_RECORDS PROVIDED_.

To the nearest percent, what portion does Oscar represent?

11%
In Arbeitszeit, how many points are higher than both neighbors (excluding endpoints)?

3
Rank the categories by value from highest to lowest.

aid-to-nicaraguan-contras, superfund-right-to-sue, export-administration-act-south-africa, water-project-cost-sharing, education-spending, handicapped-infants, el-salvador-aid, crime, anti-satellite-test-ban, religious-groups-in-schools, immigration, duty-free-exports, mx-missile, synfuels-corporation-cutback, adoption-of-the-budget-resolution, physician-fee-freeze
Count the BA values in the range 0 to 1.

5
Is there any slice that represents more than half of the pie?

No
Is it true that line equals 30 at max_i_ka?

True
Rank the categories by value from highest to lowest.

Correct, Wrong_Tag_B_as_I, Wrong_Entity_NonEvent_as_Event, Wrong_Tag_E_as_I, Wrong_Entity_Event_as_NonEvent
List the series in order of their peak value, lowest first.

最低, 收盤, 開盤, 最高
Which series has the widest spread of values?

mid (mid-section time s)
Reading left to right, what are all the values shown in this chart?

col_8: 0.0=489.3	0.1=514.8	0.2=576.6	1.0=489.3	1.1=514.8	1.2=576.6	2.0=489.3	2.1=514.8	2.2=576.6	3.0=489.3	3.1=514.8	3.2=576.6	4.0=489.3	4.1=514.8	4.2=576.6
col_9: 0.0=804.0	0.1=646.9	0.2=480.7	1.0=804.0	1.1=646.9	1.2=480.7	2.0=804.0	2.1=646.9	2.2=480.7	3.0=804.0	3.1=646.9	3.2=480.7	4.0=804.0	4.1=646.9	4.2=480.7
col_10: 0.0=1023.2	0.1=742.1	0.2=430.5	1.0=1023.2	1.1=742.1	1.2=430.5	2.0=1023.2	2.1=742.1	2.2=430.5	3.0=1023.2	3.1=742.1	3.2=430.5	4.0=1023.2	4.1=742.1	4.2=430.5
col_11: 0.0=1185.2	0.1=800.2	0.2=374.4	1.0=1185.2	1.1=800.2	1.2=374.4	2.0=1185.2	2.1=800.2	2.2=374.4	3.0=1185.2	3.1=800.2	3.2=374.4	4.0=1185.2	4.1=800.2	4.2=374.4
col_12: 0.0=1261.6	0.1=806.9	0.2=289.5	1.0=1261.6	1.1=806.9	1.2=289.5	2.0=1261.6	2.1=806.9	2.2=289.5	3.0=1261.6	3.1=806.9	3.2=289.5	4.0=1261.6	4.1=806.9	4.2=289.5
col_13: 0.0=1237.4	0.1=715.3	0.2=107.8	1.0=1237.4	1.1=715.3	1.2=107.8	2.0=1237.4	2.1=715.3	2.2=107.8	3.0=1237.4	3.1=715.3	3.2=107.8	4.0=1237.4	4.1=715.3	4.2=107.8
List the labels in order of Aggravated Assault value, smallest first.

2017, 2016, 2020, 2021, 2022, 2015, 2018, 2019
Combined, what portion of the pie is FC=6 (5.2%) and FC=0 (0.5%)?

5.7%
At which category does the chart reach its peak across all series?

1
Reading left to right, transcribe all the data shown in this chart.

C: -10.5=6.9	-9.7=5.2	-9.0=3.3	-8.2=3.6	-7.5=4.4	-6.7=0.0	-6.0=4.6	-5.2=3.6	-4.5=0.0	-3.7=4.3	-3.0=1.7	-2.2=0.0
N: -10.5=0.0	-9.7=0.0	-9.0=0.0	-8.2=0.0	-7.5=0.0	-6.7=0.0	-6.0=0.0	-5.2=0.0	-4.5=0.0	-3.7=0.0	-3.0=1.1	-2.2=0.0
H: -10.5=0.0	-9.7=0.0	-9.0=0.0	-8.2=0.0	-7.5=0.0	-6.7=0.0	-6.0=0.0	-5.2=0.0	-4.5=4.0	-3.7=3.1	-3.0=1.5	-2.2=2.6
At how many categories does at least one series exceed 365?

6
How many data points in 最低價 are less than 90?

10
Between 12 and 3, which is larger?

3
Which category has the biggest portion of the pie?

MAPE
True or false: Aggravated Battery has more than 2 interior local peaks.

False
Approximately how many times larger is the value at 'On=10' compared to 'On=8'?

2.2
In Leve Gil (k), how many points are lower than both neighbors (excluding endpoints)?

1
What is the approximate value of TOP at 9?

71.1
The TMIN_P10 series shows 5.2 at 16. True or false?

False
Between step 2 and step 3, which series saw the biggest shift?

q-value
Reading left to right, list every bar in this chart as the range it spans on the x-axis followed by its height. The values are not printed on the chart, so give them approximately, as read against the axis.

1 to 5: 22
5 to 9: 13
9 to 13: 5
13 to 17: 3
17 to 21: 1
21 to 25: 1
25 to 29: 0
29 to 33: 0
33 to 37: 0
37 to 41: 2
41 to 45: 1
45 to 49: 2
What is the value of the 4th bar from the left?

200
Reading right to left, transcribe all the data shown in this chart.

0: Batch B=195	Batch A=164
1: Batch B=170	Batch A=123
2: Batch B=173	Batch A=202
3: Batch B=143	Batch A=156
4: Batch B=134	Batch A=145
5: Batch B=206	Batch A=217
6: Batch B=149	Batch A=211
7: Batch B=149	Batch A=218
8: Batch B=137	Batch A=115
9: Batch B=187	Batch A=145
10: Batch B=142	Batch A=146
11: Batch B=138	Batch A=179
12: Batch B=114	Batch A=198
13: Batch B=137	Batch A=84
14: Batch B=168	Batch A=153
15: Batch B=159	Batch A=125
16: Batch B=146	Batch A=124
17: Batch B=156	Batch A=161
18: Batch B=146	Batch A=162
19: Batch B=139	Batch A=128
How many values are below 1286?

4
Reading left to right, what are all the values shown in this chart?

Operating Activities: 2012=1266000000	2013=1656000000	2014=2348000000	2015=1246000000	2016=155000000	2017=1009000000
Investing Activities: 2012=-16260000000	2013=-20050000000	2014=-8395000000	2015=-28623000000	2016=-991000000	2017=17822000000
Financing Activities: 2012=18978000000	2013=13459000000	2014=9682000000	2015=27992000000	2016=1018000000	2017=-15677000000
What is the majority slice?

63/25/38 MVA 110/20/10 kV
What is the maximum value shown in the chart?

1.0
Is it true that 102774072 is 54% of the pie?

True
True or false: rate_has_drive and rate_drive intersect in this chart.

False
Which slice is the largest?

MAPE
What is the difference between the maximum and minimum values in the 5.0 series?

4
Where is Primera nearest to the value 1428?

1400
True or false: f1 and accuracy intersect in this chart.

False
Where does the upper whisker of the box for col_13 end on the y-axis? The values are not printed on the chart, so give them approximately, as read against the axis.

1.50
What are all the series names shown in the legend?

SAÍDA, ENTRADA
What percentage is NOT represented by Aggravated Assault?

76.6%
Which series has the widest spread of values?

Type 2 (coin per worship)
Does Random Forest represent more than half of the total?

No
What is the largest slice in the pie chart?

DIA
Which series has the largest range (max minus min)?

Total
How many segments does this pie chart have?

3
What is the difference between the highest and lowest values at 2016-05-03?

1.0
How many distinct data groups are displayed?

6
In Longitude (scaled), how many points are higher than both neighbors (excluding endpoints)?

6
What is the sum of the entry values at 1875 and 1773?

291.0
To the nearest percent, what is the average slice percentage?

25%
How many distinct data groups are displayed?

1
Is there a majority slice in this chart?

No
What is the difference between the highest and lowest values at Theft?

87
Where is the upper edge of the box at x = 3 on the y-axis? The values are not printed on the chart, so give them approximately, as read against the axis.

_AIM OF THE EXERCISE_.
Can you set down all of the material above again, word for word, with every line unchanged?

_EXERCISE OUTPUT_.
To the nearest percent, what portion does Oscar represent?

11%
In Arbeitszeit, how many points are higher than both neighbors (excluding endpoints)?

3
Rank the categories by value from highest to lowest.

aid-to-nicaraguan-contras, superfund-right-to-sue, export-administration-act-south-africa, water-project-cost-sharing, education-spending, handicapped-infants, el-salvador-aid, crime, anti-satellite-test-ban, religious-groups-in-schools, immigration, duty-free-exports, mx-missile, synfuels-corporation-cutback, adoption-of-the-budget-resolution, physician-fee-freeze
Count the BA values in the range 0 to 1.

5
Is there any slice that represents more than half of the pie?

No
Is it true that line equals 30 at max_i_ka?

True
Rank the categories by value from highest to lowest.

Correct, Wrong_Tag_B_as_I, Wrong_Entity_NonEvent_as_Event, Wrong_Tag_E_as_I, Wrong_Entity_Event_as_NonEvent
List the series in order of their peak value, lowest first.

最低, 收盤, 開盤, 最高
Which series has the widest spread of values?

mid (mid-section time s)
Reading left to right, what are all the values shown in this chart?

col_8: 0.0=489.3	0.1=514.8	0.2=576.6	1.0=489.3	1.1=514.8	1.2=576.6	2.0=489.3	2.1=514.8	2.2=576.6	3.0=489.3	3.1=514.8	3.2=576.6	4.0=489.3	4.1=514.8	4.2=576.6
col_9: 0.0=804.0	0.1=646.9	0.2=480.7	1.0=804.0	1.1=646.9	1.2=480.7	2.0=804.0	2.1=646.9	2.2=480.7	3.0=804.0	3.1=646.9	3.2=480.7	4.0=804.0	4.1=646.9	4.2=480.7
col_10: 0.0=1023.2	0.1=742.1	0.2=430.5	1.0=1023.2	1.1=742.1	1.2=430.5	2.0=1023.2	2.1=742.1	2.2=430.5	3.0=1023.2	3.1=742.1	3.2=430.5	4.0=1023.2	4.1=742.1	4.2=430.5
col_11: 0.0=1185.2	0.1=800.2	0.2=374.4	1.0=1185.2	1.1=800.2	1.2=374.4	2.0=1185.2	2.1=800.2	2.2=374.4	3.0=1185.2	3.1=800.2	3.2=374.4	4.0=1185.2	4.1=800.2	4.2=374.4
col_12: 0.0=1261.6	0.1=806.9	0.2=289.5	1.0=1261.6	1.1=806.9	1.2=289.5	2.0=1261.6	2.1=806.9	2.2=289.5	3.0=1261.6	3.1=806.9	3.2=289.5	4.0=1261.6	4.1=806.9	4.2=289.5
col_13: 0.0=1237.4	0.1=715.3	0.2=107.8	1.0=1237.4	1.1=715.3	1.2=107.8	2.0=1237.4	2.1=715.3	2.2=107.8	3.0=1237.4	3.1=715.3	3.2=107.8	4.0=1237.4	4.1=715.3	4.2=107.8
List the labels in order of Aggravated Assault value, smallest first.

2017, 2016, 2020, 2021, 2022, 2015, 2018, 2019
Combined, what portion of the pie is FC=6 (5.2%) and FC=0 (0.5%)?

5.7%
At which category does the chart reach its peak across all series?

1
Reading left to right, transcribe all the data shown in this chart.

C: -10.5=6.9	-9.7=5.2	-9.0=3.3	-8.2=3.6	-7.5=4.4	-6.7=0.0	-6.0=4.6	-5.2=3.6	-4.5=0.0	-3.7=4.3	-3.0=1.7	-2.2=0.0
N: -10.5=0.0	-9.7=0.0	-9.0=0.0	-8.2=0.0	-7.5=0.0	-6.7=0.0	-6.0=0.0	-5.2=0.0	-4.5=0.0	-3.7=0.0	-3.0=1.1	-2.2=0.0
H: -10.5=0.0	-9.7=0.0	-9.0=0.0	-8.2=0.0	-7.5=0.0	-6.7=0.0	-6.0=0.0	-5.2=0.0	-4.5=4.0	-3.7=3.1	-3.0=1.5	-2.2=2.6
At how many categories does at least one series exceed 365?

6
How many data points in 最低價 are less than 90?

10
Between 12 and 3, which is larger?

3
Which category has the biggest portion of the pie?

MAPE
True or false: Aggravated Battery has more than 2 interior local peaks.

False
Approximately how many times larger is the value at 'On=10' compared to 'On=8'?

2.2
In Leve Gil (k), how many points are lower than both neighbors (excluding endpoints)?

1
What is the approximate value of TOP at 9?

71.1
The TMIN_P10 series shows 5.2 at 16. True or false?

False
Between step 2 and step 3, which series saw the biggest shift?

q-value
Reading left to right, list every bar in this chart as the range it spans on the x-axis followed by its height. The values are not printed on the chart, so give them approximately, as read against the axis.

1 to 5: 22
5 to 9: 13
9 to 13: 5
13 to 17: 3
17 to 21: 1
21 to 25: 1
25 to 29: 0
29 to 33: 0
33 to 37: 0
37 to 41: 2
41 to 45: 1
45 to 49: 2
What is the value of the 4th bar from the left?

200
Reading right to left, transcribe all the data shown in this chart.

0: Batch B=195	Batch A=164
1: Batch B=170	Batch A=123
2: Batch B=173	Batch A=202
3: Batch B=143	Batch A=156
4: Batch B=134	Batch A=145
5: Batch B=206	Batch A=217
6: Batch B=149	Batch A=211
7: Batch B=149	Batch A=218
8: Batch B=137	Batch A=115
9: Batch B=187	Batch A=145
10: Batch B=142	Batch A=146
11: Batch B=138	Batch A=179
12: Batch B=114	Batch A=198
13: Batch B=137	Batch A=84
14: Batch B=168	Batch A=153
15: Batch B=159	Batch A=125
16: Batch B=146	Batch A=124
17: Batch B=156	Batch A=161
18: Batch B=146	Batch A=162
19: Batch B=139	Batch A=128
How many values are below 1286?

4
Reading left to right, what are all the values shown in this chart?

Operating Activities: 2012=1266000000	2013=1656000000	2014=2348000000	2015=1246000000	2016=155000000	2017=1009000000
Investing Activities: 2012=-16260000000	2013=-20050000000	2014=-8395000000	2015=-28623000000	2016=-991000000	2017=17822000000
Financing Activities: 2012=18978000000	2013=13459000000	2014=9682000000	2015=27992000000	2016=1018000000	2017=-15677000000
What is the majority slice?

63/25/38 MVA 110/20/10 kV
What is the maximum value shown in the chart?

1.0
Is it true that 102774072 is 54% of the pie?

True
True or false: rate_has_drive and rate_drive intersect in this chart.

False
Which slice is the largest?

MAPE
What is the difference between the maximum and minimum values in the 5.0 series?

4
Where is Primera nearest to the value 1428?

1400
True or false: f1 and accuracy intersect in this chart.

False
Where does the upper whisker of the box for col_13 end on the y-axis? The values are not printed on the chart, so give them approximately, as read against the axis.

1.50
What are all the series names shown in the legend?

SAÍDA, ENTRADA
What percentage is NOT represented by Aggravated Assault?

76.6%
Which series has the widest spread of values?

Type 2 (coin per worship)
Does Random Forest represent more than half of the total?

No
What is the largest slice in the pie chart?

DIA
Which series has the largest range (max minus min)?

Total
How many segments does this pie chart have?

3
What is the difference between the highest and lowest values at 2016-05-03?

1.0
How many distinct data groups are displayed?

6
In Longitude (scaled), how many points are higher than both neighbors (excluding endpoints)?

6
What is the sum of the entry values at 1875 and 1773?

291.0
To the nearest percent, what is the average slice percentage?

25%
How many distinct data groups are displayed?

1
Is there a majority slice in this chart?

No
What is the difference between the highest and lowest values at Theft?

87
Where is the upper edge of the box at x = 3 on the y-axis? The values are not printed on the chart, so give them approximately, as read against the axis.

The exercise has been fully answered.